As quantum computers move from the lab into operation, companies are rushing to develop post quantum encryption. You hear terms like quantum safe, quantum-proof, quantum safe, quantum encryption, and quantum cryptography used frequently. There are now many terms to describe similar approaches to protecting data and ensuring secure communications. So, how do you make sense of all of it, and what technology protects data?

First, to understand the quantum security market space you must understand basic concepts and how they are deployed. Today there are three main areas of quantum data security, each with a different approach to data protection:

  • Post Quantum Cryptography
  • Quantum Key Distribution (QKD)
  • Quantum Cryptography

When we started Secured2, we evaluated all these concepts and spent countless hours researching these different approaches from a technical perspective. We soon recognized the technologies mentioned above are not the future and do not solve the problem of data security in a post-quantum world.

Here, I summarize each approach being developed and why we did not pursue development:

Post Quantum Cryptography

Post Quantum Cryptography describes algorithms that prevent direct attack by a quantum computer. These use mathematically based formulas to protect the public encryption key infrastructure. Many of these algorithms have been developed through the NIST post-quantum program to establish new standards to protect our data systems.

Risk factors: The biggest issue is there are no post quantum encryption algorithms in the market, and NIST anticipates an approved algorithm in 2023 (too late). As we have evaluated some approaches, many of these algorithms are not practical and require expensive resources to operate at scale. We are seeing these algorithms cannot work on x86 based computers. These new algorithms do not fit into the existing data infrastructure and will require massive integrations into the current technology stack that will take several years to deploy. These ideas look good in the lab, but they cannot be implemented in the real world.

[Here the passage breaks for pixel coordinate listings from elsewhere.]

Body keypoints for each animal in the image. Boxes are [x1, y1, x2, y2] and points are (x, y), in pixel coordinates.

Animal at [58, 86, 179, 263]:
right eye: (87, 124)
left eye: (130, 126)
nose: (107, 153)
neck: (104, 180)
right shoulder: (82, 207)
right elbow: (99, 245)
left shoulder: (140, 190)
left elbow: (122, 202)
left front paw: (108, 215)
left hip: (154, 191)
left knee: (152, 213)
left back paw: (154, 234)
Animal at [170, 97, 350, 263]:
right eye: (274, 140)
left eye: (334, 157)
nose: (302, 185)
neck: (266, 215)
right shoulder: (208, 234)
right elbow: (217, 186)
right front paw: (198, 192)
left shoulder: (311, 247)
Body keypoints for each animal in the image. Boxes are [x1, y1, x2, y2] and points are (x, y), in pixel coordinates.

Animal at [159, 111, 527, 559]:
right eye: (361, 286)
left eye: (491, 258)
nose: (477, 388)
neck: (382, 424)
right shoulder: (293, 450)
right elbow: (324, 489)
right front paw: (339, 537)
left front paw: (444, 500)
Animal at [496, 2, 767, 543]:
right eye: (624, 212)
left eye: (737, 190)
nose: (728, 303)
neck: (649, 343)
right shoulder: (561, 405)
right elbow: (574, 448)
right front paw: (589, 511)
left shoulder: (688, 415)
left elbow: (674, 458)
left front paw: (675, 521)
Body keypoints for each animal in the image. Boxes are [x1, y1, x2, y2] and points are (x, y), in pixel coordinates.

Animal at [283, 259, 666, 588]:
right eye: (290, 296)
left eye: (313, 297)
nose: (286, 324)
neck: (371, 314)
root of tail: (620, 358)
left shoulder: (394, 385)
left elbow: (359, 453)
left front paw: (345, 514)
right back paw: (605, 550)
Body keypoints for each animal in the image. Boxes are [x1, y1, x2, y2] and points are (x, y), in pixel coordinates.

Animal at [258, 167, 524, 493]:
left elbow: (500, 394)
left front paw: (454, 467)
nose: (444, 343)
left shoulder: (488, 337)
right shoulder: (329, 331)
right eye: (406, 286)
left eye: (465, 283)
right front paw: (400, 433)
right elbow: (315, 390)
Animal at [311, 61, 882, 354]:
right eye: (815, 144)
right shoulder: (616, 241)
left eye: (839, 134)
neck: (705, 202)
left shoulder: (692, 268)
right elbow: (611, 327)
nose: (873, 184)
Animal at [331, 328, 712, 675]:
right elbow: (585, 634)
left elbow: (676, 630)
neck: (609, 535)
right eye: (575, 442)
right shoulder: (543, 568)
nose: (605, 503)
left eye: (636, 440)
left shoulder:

Quantum Key Distribution (QKD)

QKD is a communication method that implements a cryptographic protocol utilizing quantum mechanics. It allows two parties to share a random secret key known only to them. This private key can encrypt and decrypt messages. A primary function of QKD is detecting any third party trying to gain knowledge of the key.

One component of this new security method is using quantum superpositions and quantum entanglement to transmit information in a quantum state. If anyone intercepts the communication, this interruption will disrupt the quantum state, and the transmission is aborted, protecting the communication.

Risk factors: QKD falls short as a viable solution. It’s expensive, hard to implement, requires specialized hardware and is still an unproven solution. As Bruce Schneier a leading cyber security expert said, “QKD is as useless as it is expensive.”

Quantum Cryptography

Quantum Cryptography (aka Quantum Encryption or Quantum Security) is the practice of leveraging quantum mechanics to enhance security and detect if a bad actor is eavesdropping on secure communication. Quantum cryptography utilizes the laws of physics that say’s “it’s impossible to identify the location of a particle without changing the state of the particle.” The technology works by sending photons, which are “quantum particles” of light sent across an optical link.

Risk factors: The challenges with Quantum Cryptography are its expensive to implement, needs specialized equipment, has limited signal distance, and isn’t tested enough to know its complete risk profile. Several companies, including Google, IBM, and Toshiba, have announced initiatives in this area.

As we examined the above technologies, we concluded none of these could meet our objective for providing post-quantum data security.